Just like in the real story, I saw the ram that God sent as a sacrifice in place of the boy.

In that moment, I clearly heard God tell me, "Alicia, you must lay down ALL of your Isaac's.  Trust me with everything.  It will be OK.  I will provide."

I woke up feeling humbled, hopeful, and refreshed.

God did provide.  

It was bleak for a long time, but slowly bill by bill our finances turned around. During the turn-around, that dream brought me much strength.  While the situation did not change over night, it gave me the courage to keep inching forward.  We survived the audit.  Somehow we paid the insurance premium.

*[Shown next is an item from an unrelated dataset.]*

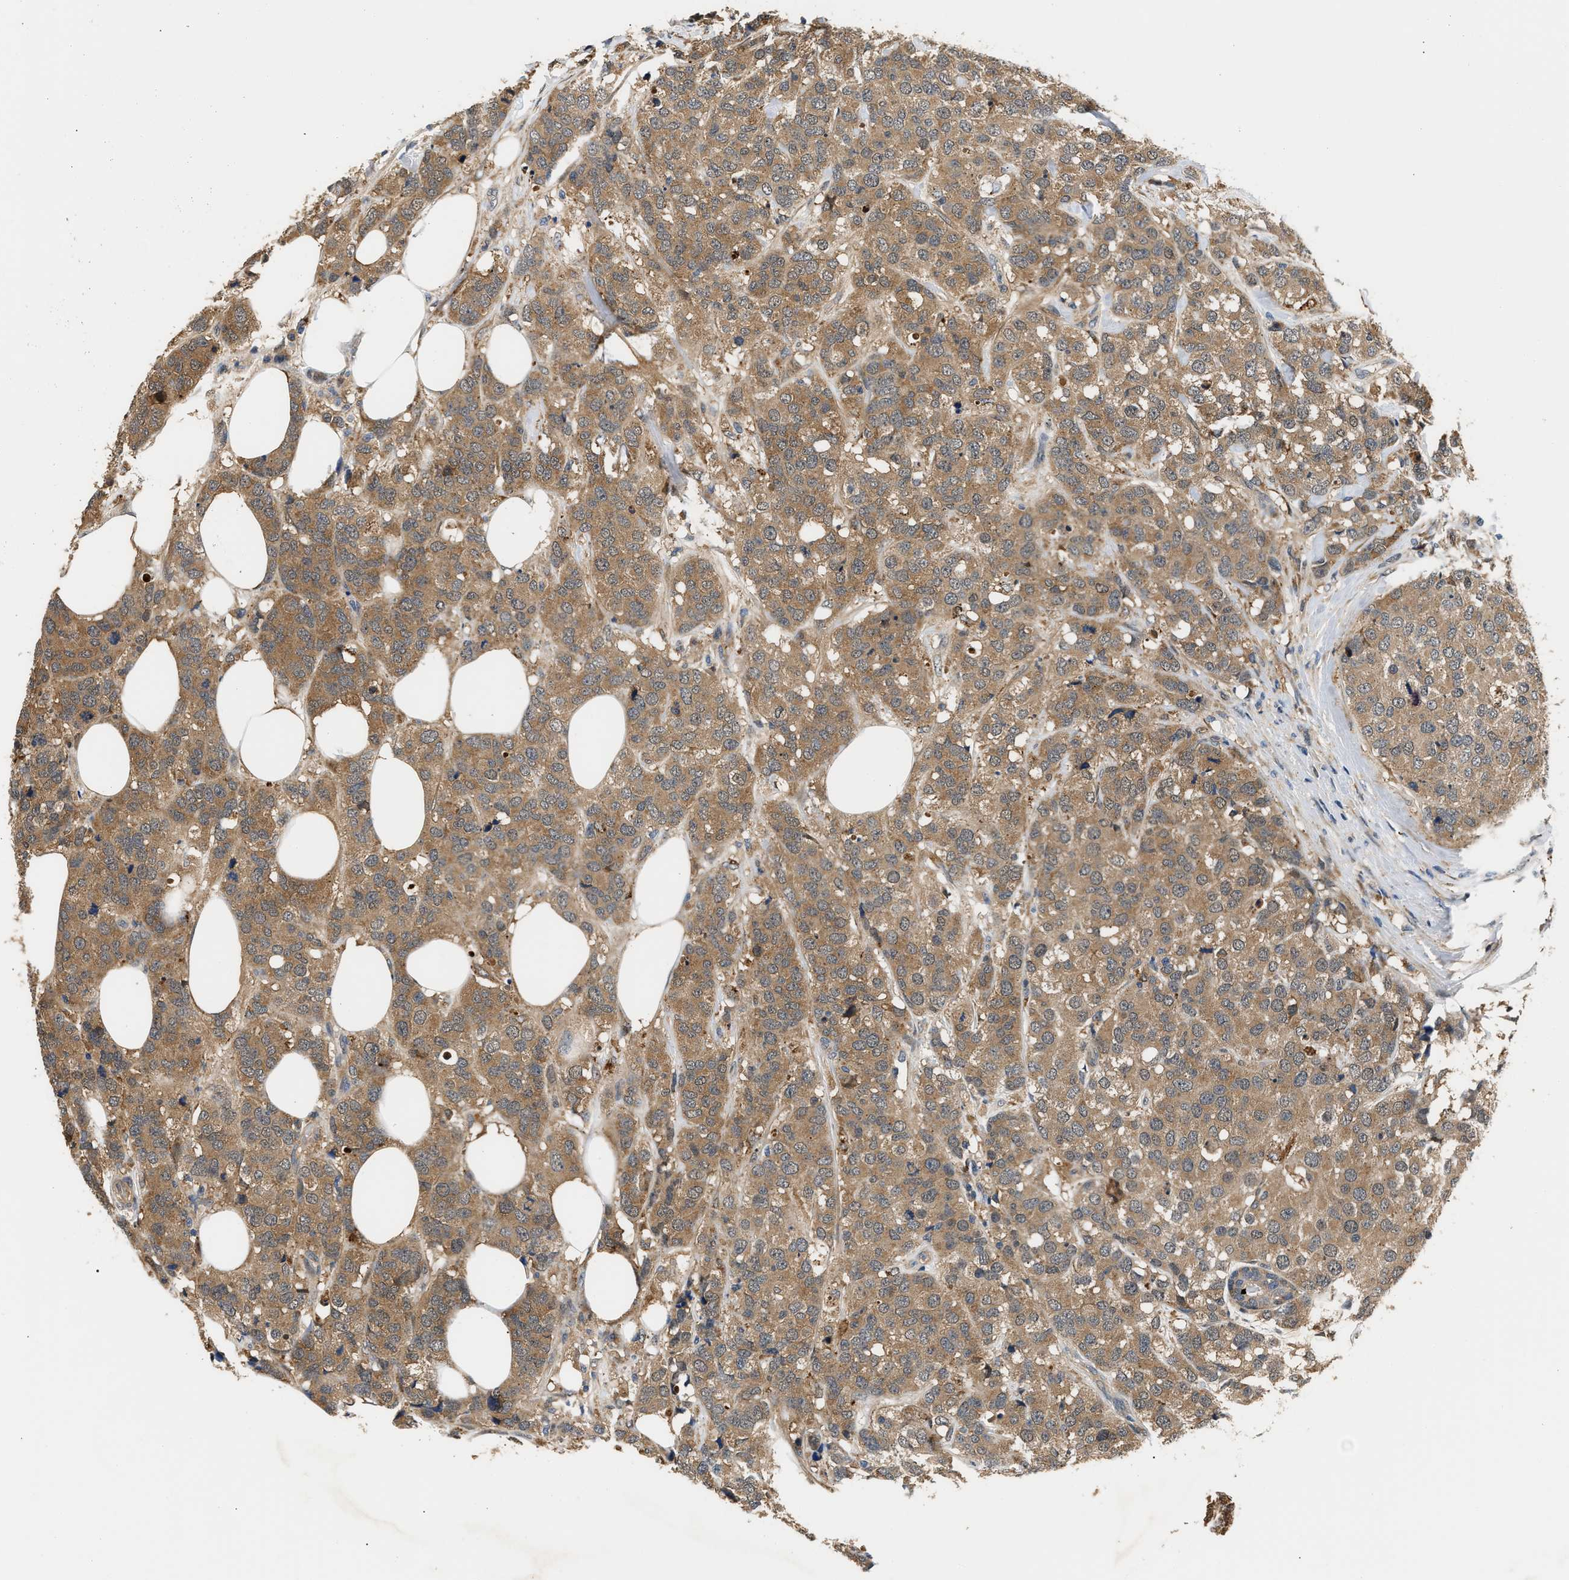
{"staining": {"intensity": "moderate", "quantity": ">75%", "location": "cytoplasmic/membranous"}, "tissue": "breast cancer", "cell_type": "Tumor cells", "image_type": "cancer", "snomed": [{"axis": "morphology", "description": "Lobular carcinoma"}, {"axis": "topography", "description": "Breast"}], "caption": "Brown immunohistochemical staining in lobular carcinoma (breast) displays moderate cytoplasmic/membranous positivity in about >75% of tumor cells.", "gene": "LARP6", "patient": {"sex": "female", "age": 59}}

God opened the door for me to start a  home day care business so that I could remain at home with Brenna and also pay our mortgage.  That business became a huge blessing in both finance and friendship.  The family's I served remain dear friends to this day, and the children feel like nieces and nephews. 

I do not wish to relive that time - but I am immensely thankful for the lessons learned.

God truly is our provider.  He meets our needs financially.  Yet even more importantly, He meets our needs emotionally.  Had he not continued to whisper words of promise, reassurance, and truth during those days, I am not sure how I would have survived.

There have been other seasons of turmoil and difficulty in our business.  There have been other times of turmoil and difficulty in family, friendship, faith, finance, etc. . .  and always, always when I feel as though I have reached the end of my rope His words in that dream so long ago cry out to my heart.

"Lay down all of your Isaac's.  Trust me with everything.  It will be OK.  I will provide."

Thank you Provider God for always, always providing exactly what I need.  It may not be exactly what I think I need in the moment, and I am sorry for the times I complain and doubt.  I fail You often.  Thank you that You NEVER fail me.  Thank you for faithfully being my Provider.